To limit your risk, you must do your homework before bidding at an auction. Visit the properties you’ve identified, but be careful not to trespass. Try to speak with neighbors to find out about the condition of the house. Peek in the windows, if possible.
Dillon recently did that with a foreclosure in Elyria, Ohio, that he was interested in, and he was glad he did. While the house appeared attractive on paper, walking around it, he was surprised to spot an indoor pool on the ground floor.
“It was covered with a sheet of ice. I immediately crossed it off my list,” he said. “If there were issues with the pool, there could have been $40,000 of work to be done.”
To find foreclosure auctions, you can check local newspaper listings or the county clerk’s website. Search real estate websites by filtering for bank-owned properties in the neighborhoods you are interested in.
Before bidding on a particular house, consider paying for a title search to check for any surprise liens that could come with the deed. Look up comparable properties in the neighborhood to get a sense of the market price. Make a rough list of anticipated repairs and estimate the costs.
Based on your research, figure out your top bid ahead of time and stick with it in the heat of the moment.
“When you’re going after a foreclosure, the more emotional it is, the higher the offer you’ll end up making,” said Jordan Moorhead, a real estate agent with Keller Williams Realty in the Minneapolis-St. Paul area.
Before the auction, call ahead to find out what you need to bring (you may need ID or other documents), and what forms of payment are acceptable.
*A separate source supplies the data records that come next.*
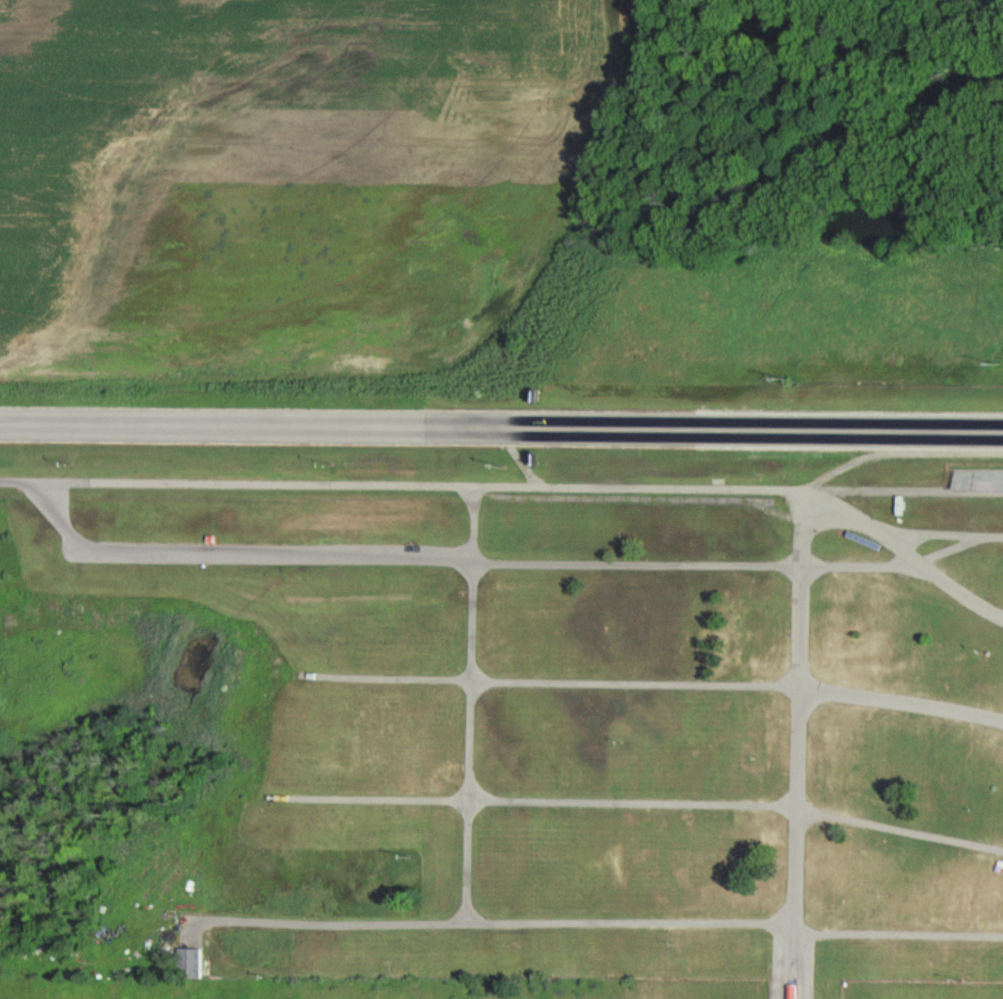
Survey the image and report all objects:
raceway: (501, 427)
stadium: (977, 428)
road: (897, 453)
road: (414, 488)
road: (938, 535)
road: (904, 552)
road: (208, 554)
road: (689, 565)
road: (548, 682)
road: (900, 702)
road: (470, 707)
road: (795, 745)
road: (640, 804)
road: (488, 925)
road: (895, 935)
building: (191, 964)

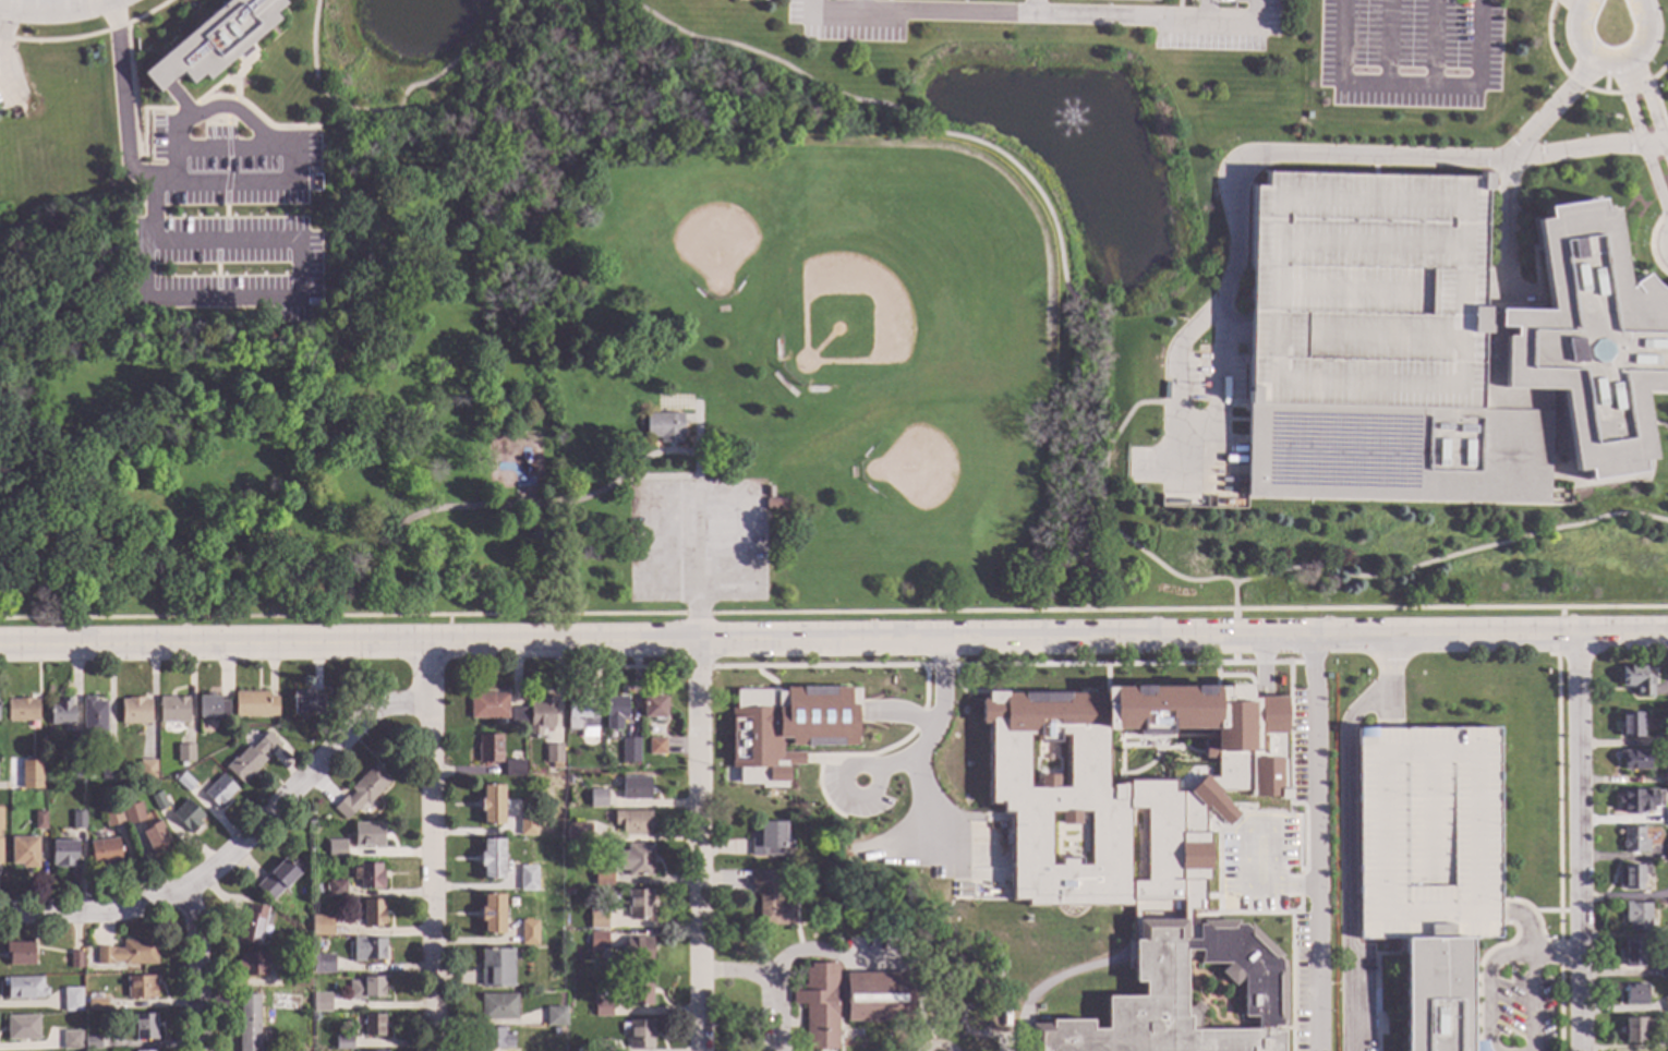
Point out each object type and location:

You may need cash, a money order or cashier’s check.
Bank-owned or real-estate-owned houses have been repossessed by the lender and couldn’t be sold at auction.
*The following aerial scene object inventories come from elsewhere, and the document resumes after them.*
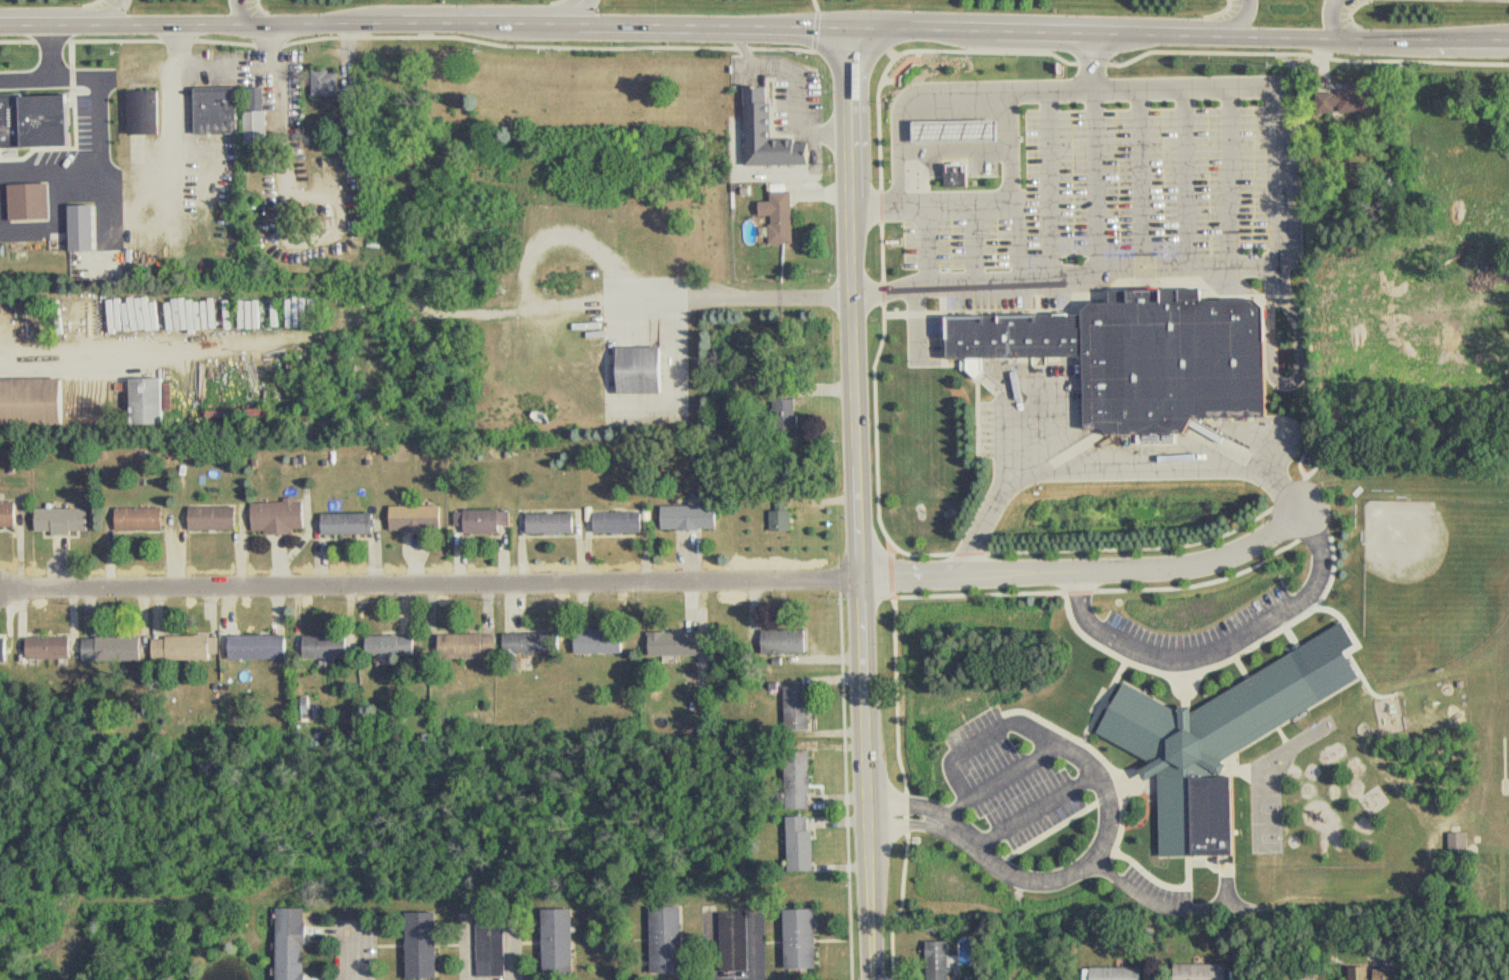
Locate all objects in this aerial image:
road: (590, 12)
road: (120, 13)
road: (245, 13)
road: (832, 13)
road: (1248, 19)
road: (1337, 20)
road: (754, 25)
road: (47, 51)
road: (1090, 61)
road: (216, 73)
road: (23, 80)
building: (324, 83)
road: (1225, 87)
building: (1343, 101)
building: (215, 110)
building: (142, 112)
building: (255, 117)
building: (43, 118)
building: (89, 125)
building: (953, 128)
building: (773, 132)
road: (99, 151)
road: (955, 151)
building: (956, 172)
road: (1230, 176)
road: (1185, 177)
road: (1141, 178)
road: (1096, 183)
road: (1052, 185)
building: (39, 201)
road: (876, 205)
building: (778, 216)
building: (91, 228)
road: (1278, 273)
road: (599, 302)
road: (266, 343)
building: (1139, 355)
building: (646, 367)
road: (1285, 383)
building: (35, 392)
building: (156, 404)
building: (784, 414)
road: (1004, 448)
road: (1105, 469)
road: (864, 503)
building: (8, 513)
building: (402, 515)
building: (429, 515)
building: (673, 515)
building: (701, 515)
building: (285, 516)
building: (75, 517)
building: (126, 517)
building: (149, 517)
building: (200, 517)
building: (223, 517)
building: (490, 517)
building: (47, 518)
building: (560, 521)
building: (629, 521)
building: (779, 521)
building: (335, 522)
building: (359, 522)
building: (536, 522)
building: (605, 522)
road: (1090, 572)
road: (433, 584)
building: (795, 639)
building: (771, 640)
building: (538, 641)
building: (475, 643)
building: (604, 643)
building: (336, 644)
building: (681, 644)
building: (269, 645)
building: (312, 645)
building: (402, 645)
road: (1219, 645)
building: (242, 646)
building: (36, 647)
building: (59, 647)
building: (97, 647)
building: (124, 647)
building: (2, 650)
building: (803, 707)
building: (1210, 748)
road: (1009, 772)
building: (804, 778)
road: (1102, 786)
road: (913, 805)
road: (1035, 813)
road: (949, 822)
road: (907, 824)
building: (1456, 843)
building: (798, 844)
road: (1155, 904)
building: (674, 933)
building: (563, 937)
building: (806, 938)
building: (740, 939)
building: (497, 942)
building: (297, 944)
building: (431, 944)
road: (469, 949)
road: (513, 950)
building: (945, 958)
road: (356, 959)
building: (1390, 969)
building: (1205, 971)
building: (1121, 972)
building: (1301, 975)

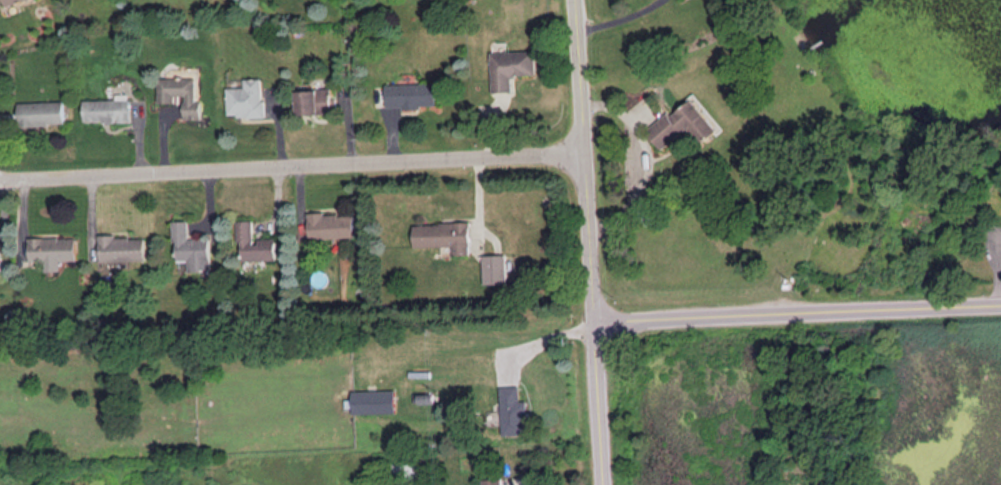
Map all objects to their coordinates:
building: (9, 1)
road: (618, 21)
building: (511, 67)
building: (181, 94)
building: (412, 94)
building: (246, 98)
building: (315, 100)
building: (107, 109)
building: (41, 112)
building: (682, 124)
road: (647, 156)
road: (292, 162)
road: (585, 163)
building: (331, 224)
building: (444, 235)
building: (254, 242)
building: (122, 247)
building: (191, 247)
building: (52, 250)
building: (495, 268)
road: (799, 316)
road: (545, 339)
building: (374, 401)
road: (601, 405)
building: (513, 411)
building: (499, 484)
“If no one bids on then it becomes bank owned,” said Boroda.
Compared to a short sale or a foreclosure auction, buying a bank-owned property is more similar to a conventional home purchase. Such houses may be priced much lower than their last sale price, but they are generally listed at market value. The bank hires brokers to set a fair price based on comparable homes nearby and the estimated cost of fixing it up, said Watts.
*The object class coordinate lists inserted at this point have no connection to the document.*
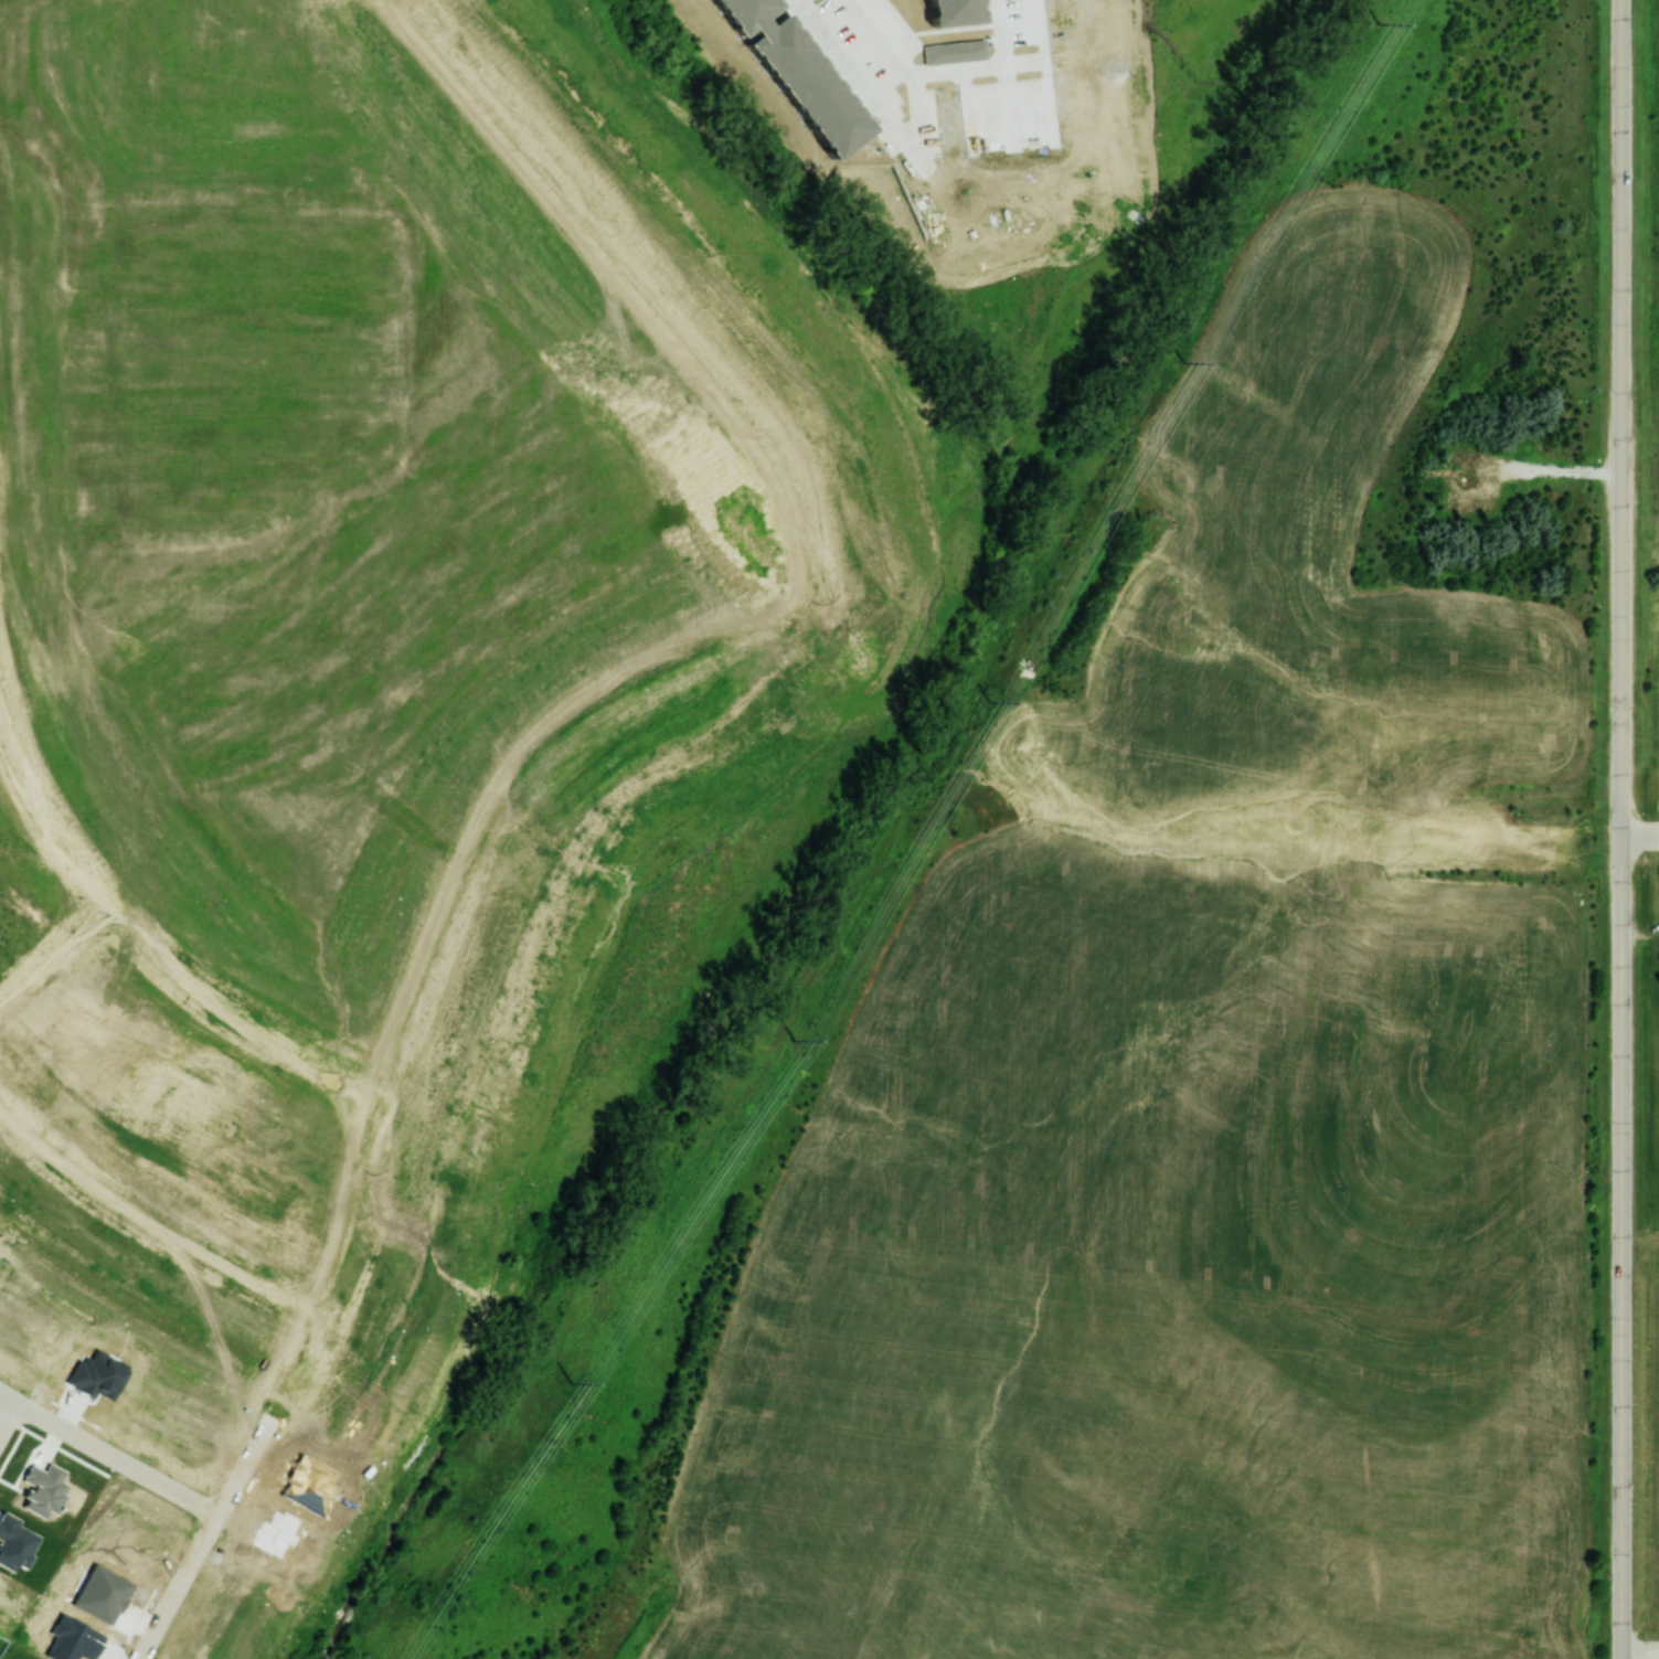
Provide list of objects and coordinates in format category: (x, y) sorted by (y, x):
power tower: (1377, 24)
road: (927, 57)
road: (649, 254)
power tower: (1183, 360)
road: (1593, 395)
road: (1621, 395)
road: (1558, 468)
road: (873, 602)
road: (810, 612)
road: (916, 628)
road: (764, 655)
road: (954, 671)
road: (964, 682)
power tower: (988, 702)
road: (619, 707)
road: (49, 827)
road: (1560, 834)
road: (476, 885)
road: (54, 963)
road: (179, 980)
road: (270, 1036)
power tower: (794, 1039)
road: (340, 1069)
road: (405, 1088)
road: (152, 1231)
road: (1628, 1264)
road: (1606, 1267)
road: (309, 1350)
building: (97, 1375)
power tower: (571, 1384)
road: (8, 1415)
road: (107, 1453)
road: (213, 1522)
road: (173, 1597)
road: (1640, 1653)
road: (1621, 1656)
“If the market price is $100,000, the bank is not going to price it at $70,000,” said Boroda. “It might be priced a little below market, like $95,000. It’s the same as buying from a regular seller, but it’s a bank and they’re not as emotional.”
There are many ways to identify real-estate-owned properties. You can work with a real estate agent or search on websites like Realtor.com, Trulia and Zillow. Large banks, like Bank of America and Wells Fargo, list REOs for sale on their websites, along with the agent name to contact. Fannie Mae’s HomePath and Freddie Mac’s HomeSteps are two online databases of foreclosed homes around the country.
You can also search for homes owned by public agencies at the U.S. Department of Housing and Urban Development website.
Wherever you find the perfect foreclosure, do your research and be careful not to overpay.